Отрывок со страницы:

На Западе не спасают человека - там лучше его знают и потому

меньше от него ждут. Поэтому западная культура работает с гораздо

более умеренными величинами.

Гуманистичны не восторги перед величием Земного Бога - гуманистична правда о нем, средневековая правда о человеке-сосуде зла и добра. Нет, в Средневековье не говорили, что человек-мешок дерьма. Это поклеп на Средневековье. Учители церкви считали его звеном между небом и адом. Богом и зверем. Я потому и предпочитаю философскую антропологию "Улисса" философской антропологии закаленной стали, что у Джойса - вся полнота человеческого, а у Островского человек-штык. И в Шекспире ценю не "певца человечности, победоносно выступающего против всего, что враждебно подлинной жизни", а певца жизни...

И еще: не нужно спасать человека и человечество. Неужели нам мало опыта "спасателей"? Если уж и надо кого спасать, то не человека, а от человека, еще более - от "спасителя" и "благодетеля". А человек, если он опыт Бога, таков, каким он и должен быть, даже если опыт неудачный...

Исторический опыт, который не учит дураков, учит умных остерегаться громких слов. Все самые большие мерзости начинались с освобождения и спасения. Никто больше Гитлера не любил немецкий народ, никто больше Ленина не желал счастья русскому. Вот почему я всегда - не только сегодня - бежал гуманистов, патриотов, поборников разума и борцов за счастье на земле.

Шекспир велик не ренессансным гуманизмом, даже не "глубоко шекспировской этикой любви, близкой к евангельскому учению и к современной психологии". Шекспир велик демонстрацией пустоты фарисейской праведности, фальшивой святости и сочувствием природному человеку. После сказанного легко понять реплику Бернарда Шоу, брошенную им почти век назад:

Мир не терпит, когда о нем размышляют те, кому известно, что он

собой представляет.

Задание:
Определите, соответствуют ли отрывку утверждения (a), (b) и (c). Для каждого дайте ответ «да» или «нет» и приведите решающие слова отрывка точной цитатой.
(a) Средневековые учители церкви называли человека мешком дерьма.
(b) Автор отдает предпочтение философской антропологии «Улисса».
(c) Величие Шекспира состоит в ренессансном гуманизме.
Следующие далее строки представляют собой отдельный материал и с отрывком не связаны.

Строки данных:

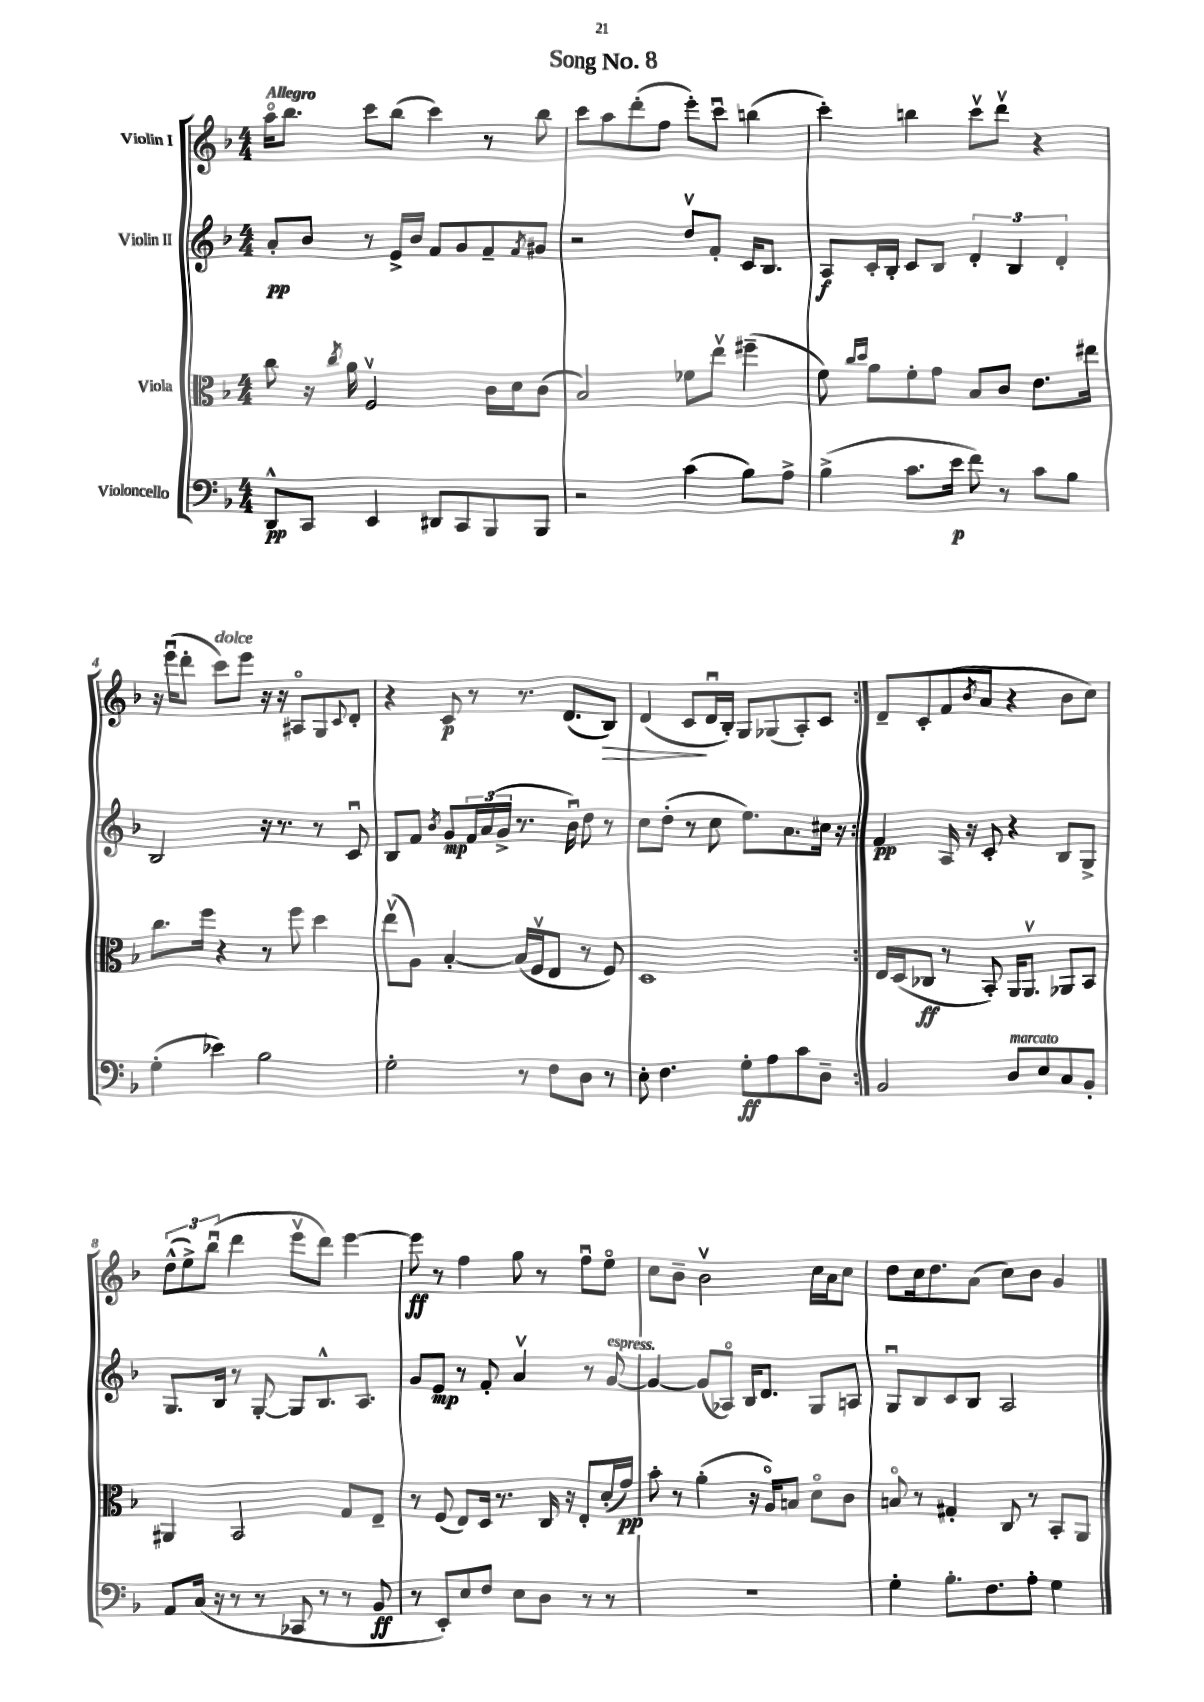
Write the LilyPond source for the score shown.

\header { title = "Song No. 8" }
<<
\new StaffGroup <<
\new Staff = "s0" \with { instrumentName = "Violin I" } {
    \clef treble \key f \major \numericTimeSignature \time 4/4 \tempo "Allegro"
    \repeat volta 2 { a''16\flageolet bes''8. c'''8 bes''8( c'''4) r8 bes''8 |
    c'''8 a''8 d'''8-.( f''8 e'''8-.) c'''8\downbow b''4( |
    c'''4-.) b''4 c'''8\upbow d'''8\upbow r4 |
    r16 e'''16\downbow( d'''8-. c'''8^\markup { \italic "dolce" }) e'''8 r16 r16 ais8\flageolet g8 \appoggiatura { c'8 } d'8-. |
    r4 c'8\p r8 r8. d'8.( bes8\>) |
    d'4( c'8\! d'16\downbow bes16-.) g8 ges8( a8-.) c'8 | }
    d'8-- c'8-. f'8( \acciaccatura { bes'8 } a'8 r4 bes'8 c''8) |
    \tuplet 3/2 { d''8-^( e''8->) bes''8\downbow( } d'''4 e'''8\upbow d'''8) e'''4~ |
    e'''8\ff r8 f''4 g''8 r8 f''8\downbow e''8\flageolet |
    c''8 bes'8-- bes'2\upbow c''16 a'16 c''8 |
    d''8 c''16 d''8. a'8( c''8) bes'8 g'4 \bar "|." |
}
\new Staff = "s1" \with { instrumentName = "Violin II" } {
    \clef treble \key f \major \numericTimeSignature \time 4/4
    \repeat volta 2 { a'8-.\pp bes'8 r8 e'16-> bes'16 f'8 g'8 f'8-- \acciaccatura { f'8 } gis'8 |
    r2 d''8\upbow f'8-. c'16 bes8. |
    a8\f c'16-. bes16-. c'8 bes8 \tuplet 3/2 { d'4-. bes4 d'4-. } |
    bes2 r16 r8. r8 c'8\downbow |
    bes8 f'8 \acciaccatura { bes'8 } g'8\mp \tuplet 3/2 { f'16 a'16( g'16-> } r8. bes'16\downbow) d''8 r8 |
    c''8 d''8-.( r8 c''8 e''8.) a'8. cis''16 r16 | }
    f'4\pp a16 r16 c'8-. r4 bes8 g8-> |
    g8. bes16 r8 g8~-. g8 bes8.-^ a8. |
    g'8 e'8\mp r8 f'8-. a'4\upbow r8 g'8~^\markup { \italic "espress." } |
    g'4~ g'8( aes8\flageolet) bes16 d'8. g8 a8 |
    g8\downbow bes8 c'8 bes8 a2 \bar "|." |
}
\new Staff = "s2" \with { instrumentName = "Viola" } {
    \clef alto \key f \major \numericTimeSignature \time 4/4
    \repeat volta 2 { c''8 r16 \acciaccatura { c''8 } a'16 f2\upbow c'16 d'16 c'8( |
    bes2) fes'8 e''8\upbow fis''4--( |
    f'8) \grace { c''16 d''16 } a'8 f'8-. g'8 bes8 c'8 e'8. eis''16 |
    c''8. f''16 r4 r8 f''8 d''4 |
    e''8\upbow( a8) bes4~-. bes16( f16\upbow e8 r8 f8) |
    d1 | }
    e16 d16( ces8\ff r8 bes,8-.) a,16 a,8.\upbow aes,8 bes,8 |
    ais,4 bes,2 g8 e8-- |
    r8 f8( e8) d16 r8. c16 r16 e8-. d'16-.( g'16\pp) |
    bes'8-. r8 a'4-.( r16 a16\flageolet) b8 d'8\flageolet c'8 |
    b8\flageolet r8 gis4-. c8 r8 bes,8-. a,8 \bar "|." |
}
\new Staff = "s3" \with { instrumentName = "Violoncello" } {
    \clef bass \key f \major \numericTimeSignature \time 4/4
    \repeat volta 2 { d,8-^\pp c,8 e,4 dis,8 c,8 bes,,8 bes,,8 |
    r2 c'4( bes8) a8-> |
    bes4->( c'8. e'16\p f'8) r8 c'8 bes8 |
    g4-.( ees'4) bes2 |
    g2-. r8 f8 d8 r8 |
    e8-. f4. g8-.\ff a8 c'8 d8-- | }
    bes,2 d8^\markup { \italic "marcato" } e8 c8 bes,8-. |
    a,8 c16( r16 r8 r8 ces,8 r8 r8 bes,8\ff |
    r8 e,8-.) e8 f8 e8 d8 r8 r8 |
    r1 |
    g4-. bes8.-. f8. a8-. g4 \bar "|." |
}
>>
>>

Ответ:
(a) Нет: «Нет, в Средневековье не говорили, что человек-мешок дерьма».
(b) Да: «Я потому и предпочитаю философскую антропологию "Улисса" философской антропологии закаленной стали».
(c) Нет: «Шекспир велик не ренессансным гуманизмом».